La première logique tient à la qualification globalisante de la notion d’ouvrage. La jurisprudence de la Cour de cassation estime en effet, de manière constante, depuis un arrêt de principe du 11 septembre 2013 (Civ. 3e, 11 sept. 2013, n° 12-19.483 P, Dalloz actualité, 30 sept. 2013, obs. F. Garcia ; D. 2013. 2173  ; RDI 2013. 536, obs. P. Malinvaud  ; ibid. 544, obs. P. Dessuet  ; ibid. 2014. 40, obs. H. Périnet-Marquet  ; v. ensuite Civ. 3e, 27 janv. 2015, n° 13-25.514, RDI 2015. 185, obs. P. Malinvaud  ; 4 févr. 2016, n° 14-26.842), que l’on ne saurait dissocier les différentes parties d’ouvrage, éléments d’équipement et éléments dissociables de l’immeuble (on parle ici des ouvrages), lorsque l’on cherche à savoir si on est en présence d’un ouvrage (au singulier). L’ouvrage est une universalité qui intègre l’ensemble de ses composantes et forme un tout qui est qualifié d’ouvrage. Cette logique de qualification unitaire a encore été mise en œuvre plus récemment à une échelle plus fine relativement à un composant de l’ouvrage, en l’occurrence un élément d’équipement (Civ. 3e, 14 déc. 2022, n° 21-19.377, logique qui apparaissait en filigrane de Civ. 3e, 1er mars 2011, n° 10-15.208).

La seconde logique apporte une limite certaine à cette logique unitaire. La jurisprudence estime en effet nettement que, lorsqu’il existe plusieurs bâtiments implantés de manière distincte au sol, on doit admettre l’existence d’une pluralité d’ouvrages. Tel est par exemple le cas en présence d’un grand nombre de villas, chacune étant implantée de manière autonome (Civ. 3e, 4 nov. 2004, n° 03-13.414 P, RDI 2005. 57, obs. P. Malinvaud  ; RGDA 2005. 165, note J.-P. Karila).
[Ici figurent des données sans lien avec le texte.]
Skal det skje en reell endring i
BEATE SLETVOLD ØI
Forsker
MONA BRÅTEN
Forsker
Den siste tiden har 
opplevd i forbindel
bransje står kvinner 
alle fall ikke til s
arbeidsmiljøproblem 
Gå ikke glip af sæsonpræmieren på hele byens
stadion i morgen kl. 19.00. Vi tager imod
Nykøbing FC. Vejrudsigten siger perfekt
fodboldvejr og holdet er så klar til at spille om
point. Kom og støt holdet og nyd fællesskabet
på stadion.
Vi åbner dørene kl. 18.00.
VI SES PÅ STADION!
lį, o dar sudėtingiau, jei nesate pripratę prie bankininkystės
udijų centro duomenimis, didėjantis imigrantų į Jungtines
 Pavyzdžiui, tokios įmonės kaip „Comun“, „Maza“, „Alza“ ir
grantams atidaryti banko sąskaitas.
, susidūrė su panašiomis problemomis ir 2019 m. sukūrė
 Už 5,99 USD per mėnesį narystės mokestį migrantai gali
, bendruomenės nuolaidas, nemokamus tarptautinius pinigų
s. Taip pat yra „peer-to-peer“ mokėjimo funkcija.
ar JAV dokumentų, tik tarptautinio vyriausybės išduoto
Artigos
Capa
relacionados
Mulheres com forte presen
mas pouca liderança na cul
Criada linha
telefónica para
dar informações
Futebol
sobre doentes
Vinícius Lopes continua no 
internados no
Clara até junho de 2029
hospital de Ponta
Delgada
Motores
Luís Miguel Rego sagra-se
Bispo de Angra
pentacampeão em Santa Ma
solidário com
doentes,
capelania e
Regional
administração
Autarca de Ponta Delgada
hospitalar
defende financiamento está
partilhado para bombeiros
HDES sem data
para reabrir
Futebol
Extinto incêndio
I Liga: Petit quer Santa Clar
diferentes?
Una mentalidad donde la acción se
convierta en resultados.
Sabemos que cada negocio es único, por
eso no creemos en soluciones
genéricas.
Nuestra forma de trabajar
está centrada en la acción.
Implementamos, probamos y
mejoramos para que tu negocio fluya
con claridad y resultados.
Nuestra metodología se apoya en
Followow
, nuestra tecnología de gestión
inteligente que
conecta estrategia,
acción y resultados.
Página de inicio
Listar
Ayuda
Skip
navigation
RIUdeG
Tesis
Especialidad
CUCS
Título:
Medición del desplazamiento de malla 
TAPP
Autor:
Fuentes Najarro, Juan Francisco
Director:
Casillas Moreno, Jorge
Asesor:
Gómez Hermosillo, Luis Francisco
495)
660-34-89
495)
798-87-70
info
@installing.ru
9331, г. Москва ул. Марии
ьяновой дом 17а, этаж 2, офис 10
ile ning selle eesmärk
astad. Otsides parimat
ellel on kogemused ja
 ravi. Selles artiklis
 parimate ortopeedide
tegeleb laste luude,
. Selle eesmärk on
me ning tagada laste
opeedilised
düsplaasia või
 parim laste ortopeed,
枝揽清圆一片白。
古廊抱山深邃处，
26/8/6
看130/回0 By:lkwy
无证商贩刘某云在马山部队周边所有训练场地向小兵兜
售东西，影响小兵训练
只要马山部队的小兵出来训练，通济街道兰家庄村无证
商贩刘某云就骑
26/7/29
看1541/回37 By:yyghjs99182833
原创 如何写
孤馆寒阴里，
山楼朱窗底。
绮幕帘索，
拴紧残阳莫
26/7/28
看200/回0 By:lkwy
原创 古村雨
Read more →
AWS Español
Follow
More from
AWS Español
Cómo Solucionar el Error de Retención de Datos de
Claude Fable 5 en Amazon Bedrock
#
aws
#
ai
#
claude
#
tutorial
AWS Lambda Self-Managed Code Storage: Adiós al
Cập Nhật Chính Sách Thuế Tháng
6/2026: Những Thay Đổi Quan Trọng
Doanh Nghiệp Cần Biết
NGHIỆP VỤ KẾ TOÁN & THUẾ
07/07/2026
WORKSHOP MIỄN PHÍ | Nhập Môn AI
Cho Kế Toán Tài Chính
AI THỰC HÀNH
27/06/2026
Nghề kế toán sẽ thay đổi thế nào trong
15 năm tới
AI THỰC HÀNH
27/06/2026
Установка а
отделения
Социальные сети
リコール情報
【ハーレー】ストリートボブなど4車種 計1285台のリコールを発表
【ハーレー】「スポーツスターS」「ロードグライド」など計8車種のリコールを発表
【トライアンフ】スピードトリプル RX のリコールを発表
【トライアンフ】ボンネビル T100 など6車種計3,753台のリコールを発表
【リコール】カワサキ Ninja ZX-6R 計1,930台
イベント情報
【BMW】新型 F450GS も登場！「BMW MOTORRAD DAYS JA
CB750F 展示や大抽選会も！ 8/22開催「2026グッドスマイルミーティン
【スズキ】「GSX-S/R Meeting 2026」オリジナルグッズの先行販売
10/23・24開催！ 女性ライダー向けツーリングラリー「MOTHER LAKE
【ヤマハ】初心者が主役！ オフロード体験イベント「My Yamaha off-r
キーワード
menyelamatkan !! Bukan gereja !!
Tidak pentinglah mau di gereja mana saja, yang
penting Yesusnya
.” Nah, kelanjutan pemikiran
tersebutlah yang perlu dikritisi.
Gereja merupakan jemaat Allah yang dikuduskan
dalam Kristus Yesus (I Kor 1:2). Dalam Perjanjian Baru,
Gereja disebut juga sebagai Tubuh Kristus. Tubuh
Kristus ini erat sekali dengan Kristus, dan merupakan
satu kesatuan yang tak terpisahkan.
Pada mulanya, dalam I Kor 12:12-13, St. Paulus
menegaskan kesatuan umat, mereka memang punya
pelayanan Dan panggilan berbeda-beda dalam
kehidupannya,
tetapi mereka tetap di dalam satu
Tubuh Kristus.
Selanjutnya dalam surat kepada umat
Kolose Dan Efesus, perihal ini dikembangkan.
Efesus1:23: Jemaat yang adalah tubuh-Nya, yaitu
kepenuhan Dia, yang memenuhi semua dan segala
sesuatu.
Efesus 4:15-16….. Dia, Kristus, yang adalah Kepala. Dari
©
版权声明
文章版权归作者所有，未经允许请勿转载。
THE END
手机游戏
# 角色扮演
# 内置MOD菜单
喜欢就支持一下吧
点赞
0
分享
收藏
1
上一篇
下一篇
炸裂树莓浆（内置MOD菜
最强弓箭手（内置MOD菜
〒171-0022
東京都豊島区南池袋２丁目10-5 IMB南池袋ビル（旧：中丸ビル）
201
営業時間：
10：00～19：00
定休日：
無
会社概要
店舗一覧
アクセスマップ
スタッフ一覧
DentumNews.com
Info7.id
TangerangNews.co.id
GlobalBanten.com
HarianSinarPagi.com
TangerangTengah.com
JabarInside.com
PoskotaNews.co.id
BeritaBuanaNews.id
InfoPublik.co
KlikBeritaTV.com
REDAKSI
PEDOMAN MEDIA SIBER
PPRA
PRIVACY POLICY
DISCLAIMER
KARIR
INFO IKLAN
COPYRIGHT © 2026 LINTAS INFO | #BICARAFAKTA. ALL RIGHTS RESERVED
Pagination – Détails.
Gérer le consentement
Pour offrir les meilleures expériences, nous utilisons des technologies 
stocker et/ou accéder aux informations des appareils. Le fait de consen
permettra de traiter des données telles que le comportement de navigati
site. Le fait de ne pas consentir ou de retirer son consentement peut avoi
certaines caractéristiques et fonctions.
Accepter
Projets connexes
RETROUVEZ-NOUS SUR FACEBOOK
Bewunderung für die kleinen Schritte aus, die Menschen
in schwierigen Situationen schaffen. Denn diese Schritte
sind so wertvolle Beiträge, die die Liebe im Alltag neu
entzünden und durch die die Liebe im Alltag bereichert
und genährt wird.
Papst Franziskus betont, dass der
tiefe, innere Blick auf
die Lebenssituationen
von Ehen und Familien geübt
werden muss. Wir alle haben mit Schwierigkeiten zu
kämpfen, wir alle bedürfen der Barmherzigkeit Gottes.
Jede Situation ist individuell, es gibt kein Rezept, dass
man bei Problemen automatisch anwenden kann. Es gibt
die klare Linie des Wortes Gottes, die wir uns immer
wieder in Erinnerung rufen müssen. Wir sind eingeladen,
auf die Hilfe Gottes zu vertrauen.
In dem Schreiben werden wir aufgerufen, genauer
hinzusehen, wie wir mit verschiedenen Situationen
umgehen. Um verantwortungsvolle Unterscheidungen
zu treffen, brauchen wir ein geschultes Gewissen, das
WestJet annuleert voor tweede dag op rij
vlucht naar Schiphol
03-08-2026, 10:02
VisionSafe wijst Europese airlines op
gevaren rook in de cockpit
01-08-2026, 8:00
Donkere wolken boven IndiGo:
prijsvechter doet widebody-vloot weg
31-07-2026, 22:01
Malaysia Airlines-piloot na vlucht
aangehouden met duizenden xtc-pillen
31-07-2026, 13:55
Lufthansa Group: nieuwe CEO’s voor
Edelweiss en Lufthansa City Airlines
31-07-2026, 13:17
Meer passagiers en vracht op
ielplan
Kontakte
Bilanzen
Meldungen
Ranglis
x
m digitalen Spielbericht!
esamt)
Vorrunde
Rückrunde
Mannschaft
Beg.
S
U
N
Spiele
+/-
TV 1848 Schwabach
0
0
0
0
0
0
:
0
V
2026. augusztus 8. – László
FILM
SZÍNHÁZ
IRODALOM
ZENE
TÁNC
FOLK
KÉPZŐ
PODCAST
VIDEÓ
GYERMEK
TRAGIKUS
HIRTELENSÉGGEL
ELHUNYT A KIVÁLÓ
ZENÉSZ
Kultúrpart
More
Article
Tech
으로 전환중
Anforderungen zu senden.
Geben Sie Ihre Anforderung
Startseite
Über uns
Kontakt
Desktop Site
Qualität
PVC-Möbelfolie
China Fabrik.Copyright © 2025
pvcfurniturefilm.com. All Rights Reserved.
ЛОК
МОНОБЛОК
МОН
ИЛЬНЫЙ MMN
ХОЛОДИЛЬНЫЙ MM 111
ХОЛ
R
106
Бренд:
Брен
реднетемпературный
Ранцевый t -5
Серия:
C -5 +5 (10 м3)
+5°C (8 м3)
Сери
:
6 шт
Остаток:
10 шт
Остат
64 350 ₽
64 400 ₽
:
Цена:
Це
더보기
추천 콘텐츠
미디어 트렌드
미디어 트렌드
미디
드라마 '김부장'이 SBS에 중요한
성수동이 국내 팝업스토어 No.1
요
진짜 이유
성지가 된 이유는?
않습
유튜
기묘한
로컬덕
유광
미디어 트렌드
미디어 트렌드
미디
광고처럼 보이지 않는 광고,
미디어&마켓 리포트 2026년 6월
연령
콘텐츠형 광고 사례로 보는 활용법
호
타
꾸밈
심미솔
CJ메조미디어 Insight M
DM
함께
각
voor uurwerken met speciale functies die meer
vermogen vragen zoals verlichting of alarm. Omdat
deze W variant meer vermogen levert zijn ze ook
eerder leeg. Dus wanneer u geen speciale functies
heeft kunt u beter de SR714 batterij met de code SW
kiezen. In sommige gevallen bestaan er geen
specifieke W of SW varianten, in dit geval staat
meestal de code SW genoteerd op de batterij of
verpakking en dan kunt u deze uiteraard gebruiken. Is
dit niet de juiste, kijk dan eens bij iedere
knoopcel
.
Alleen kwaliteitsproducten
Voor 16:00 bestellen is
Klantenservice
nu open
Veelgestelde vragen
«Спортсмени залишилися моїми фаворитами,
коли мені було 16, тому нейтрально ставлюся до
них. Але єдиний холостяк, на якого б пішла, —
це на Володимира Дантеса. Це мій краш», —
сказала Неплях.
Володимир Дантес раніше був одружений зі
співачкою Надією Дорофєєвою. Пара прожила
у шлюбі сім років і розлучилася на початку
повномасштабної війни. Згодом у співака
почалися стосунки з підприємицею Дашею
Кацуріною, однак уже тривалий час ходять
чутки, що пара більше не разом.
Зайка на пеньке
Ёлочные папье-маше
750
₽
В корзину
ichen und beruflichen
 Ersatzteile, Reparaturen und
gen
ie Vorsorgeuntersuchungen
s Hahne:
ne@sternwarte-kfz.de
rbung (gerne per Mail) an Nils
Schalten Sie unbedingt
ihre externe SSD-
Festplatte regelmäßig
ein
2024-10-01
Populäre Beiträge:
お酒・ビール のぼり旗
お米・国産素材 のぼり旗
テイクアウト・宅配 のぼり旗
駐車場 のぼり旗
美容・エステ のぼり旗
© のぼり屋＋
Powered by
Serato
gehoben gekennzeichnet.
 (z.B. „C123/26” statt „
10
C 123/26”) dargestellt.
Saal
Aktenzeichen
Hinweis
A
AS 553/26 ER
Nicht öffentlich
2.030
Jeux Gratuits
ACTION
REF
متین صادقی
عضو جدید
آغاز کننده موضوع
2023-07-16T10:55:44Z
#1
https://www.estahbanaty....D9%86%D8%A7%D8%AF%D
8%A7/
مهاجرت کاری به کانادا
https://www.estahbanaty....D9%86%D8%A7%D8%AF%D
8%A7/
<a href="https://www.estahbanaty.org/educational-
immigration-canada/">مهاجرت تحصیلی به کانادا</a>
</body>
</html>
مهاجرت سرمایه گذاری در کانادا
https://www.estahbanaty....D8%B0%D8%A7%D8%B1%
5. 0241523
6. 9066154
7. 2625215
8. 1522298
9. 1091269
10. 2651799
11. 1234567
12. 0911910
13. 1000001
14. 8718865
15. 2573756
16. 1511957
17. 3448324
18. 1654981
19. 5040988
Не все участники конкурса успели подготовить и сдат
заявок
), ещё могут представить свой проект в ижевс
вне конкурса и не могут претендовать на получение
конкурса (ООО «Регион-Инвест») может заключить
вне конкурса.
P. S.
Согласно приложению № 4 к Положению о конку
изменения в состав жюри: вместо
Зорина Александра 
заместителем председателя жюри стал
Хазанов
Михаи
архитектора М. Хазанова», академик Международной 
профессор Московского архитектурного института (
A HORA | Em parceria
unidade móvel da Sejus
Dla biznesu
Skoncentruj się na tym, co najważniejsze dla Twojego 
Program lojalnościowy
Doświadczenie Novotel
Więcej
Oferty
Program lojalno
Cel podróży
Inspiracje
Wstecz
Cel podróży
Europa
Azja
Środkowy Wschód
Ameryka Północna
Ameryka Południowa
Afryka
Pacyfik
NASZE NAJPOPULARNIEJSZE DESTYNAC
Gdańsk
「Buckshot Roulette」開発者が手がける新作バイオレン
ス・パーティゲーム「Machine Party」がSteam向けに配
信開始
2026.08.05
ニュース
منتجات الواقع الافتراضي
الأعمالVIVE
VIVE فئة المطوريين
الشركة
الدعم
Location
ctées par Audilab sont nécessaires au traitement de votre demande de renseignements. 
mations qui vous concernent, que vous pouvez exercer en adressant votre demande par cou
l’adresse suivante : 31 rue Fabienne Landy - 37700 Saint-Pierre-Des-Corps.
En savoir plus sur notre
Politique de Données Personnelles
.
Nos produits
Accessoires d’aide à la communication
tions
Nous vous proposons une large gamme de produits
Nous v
Dans le même sens, il appartient au juge de rechercher si une clôture ne constitue pas, en elle-même, un ouvrage immobilier (Civ. 3e, 17 févr. 1999, n° 96-21.149 P, D. 1999. 74  ; RDI 1999. 257, obs. P. Malinvaud  ; Defrénois 1999. 1132, note H. Périnet-Marquet). Le présent arrêt illustre selon nous une mise en œuvre de ce principe. La Cour de cassation estime clairement que le bassin d’orage n’est pas le centre de tri et de valorisation des déchets. Les deux ouvrages sont distincts. La qualification unitaire, qui aurait pu être envisagée en application de la première logique, est en quelque sorte exclue par la seconde logique qui est priorisée. Le critère géographique de qualification de l’ouvrage conduit ici à admettre qu’il existe, non pas un ouvrage, mais deux ouvrages. C’est ce qui explique la cassation de l’arrêt d’appel et l’admission de l’application de l’assurance obligatoire. C’est probablement ce qui explique aussi que les conclusions de l’avocat général ont ici été écartées, ce dernier ayant raisonné sur la base de la logique de qualification unitaire.

Portée de l’arrêt

Notons qu’en appliquant ici un critère de qualification géographique et en admettant l’indépendance des deux ouvrages, la Cour de cassation renforce le principe d’interprétation stricte de l’article L. 243-1-1, I ,du code des assurances. Il en découle des enjeux importants en matière de souscription et de déclaration de risque pour l’assuré titulaire d’une police d’abonnement induisant une déclaration spéciale quant aux ouvrages non soumis. La logique de qualification distributive à l’intérieur d’une opération de travaux portant sur un ouvrage non soumis oblige à déterminer au sein de cette opération les différents ouvrages mis en œuvre. S’il existe un seul ouvrage (implantation unique ou continuité d’implantation comme par exemple une autoroute), tous les travaux s’intègrent à cet ouvrage. En revanche, s’il existe plusieurs implantations, par exemple plusieurs bâtiments, alors la qualification est distributive et seuls les ouvrages visés à l’article L. 243-1-1 du code des assurances seront non soumis. Ainsi, un bâtiment administratif sur le site d’une centrale de production d’électricité devrait être qualifié indépendamment de l’ouvrage de production d’énergie, quand bien même l’activité administrative est liée à cette production. En revanche, une opération de travaux aboutissant à l’intégration dans un même bâtiment de l’activité administrative et de la production d’énergie relèvera des ouvrages non soumis. Il conviendra évidemment de conforter cette première analyse à l’aune des arrêts qui interviendront à l’avenir sur ce sujet essentiel.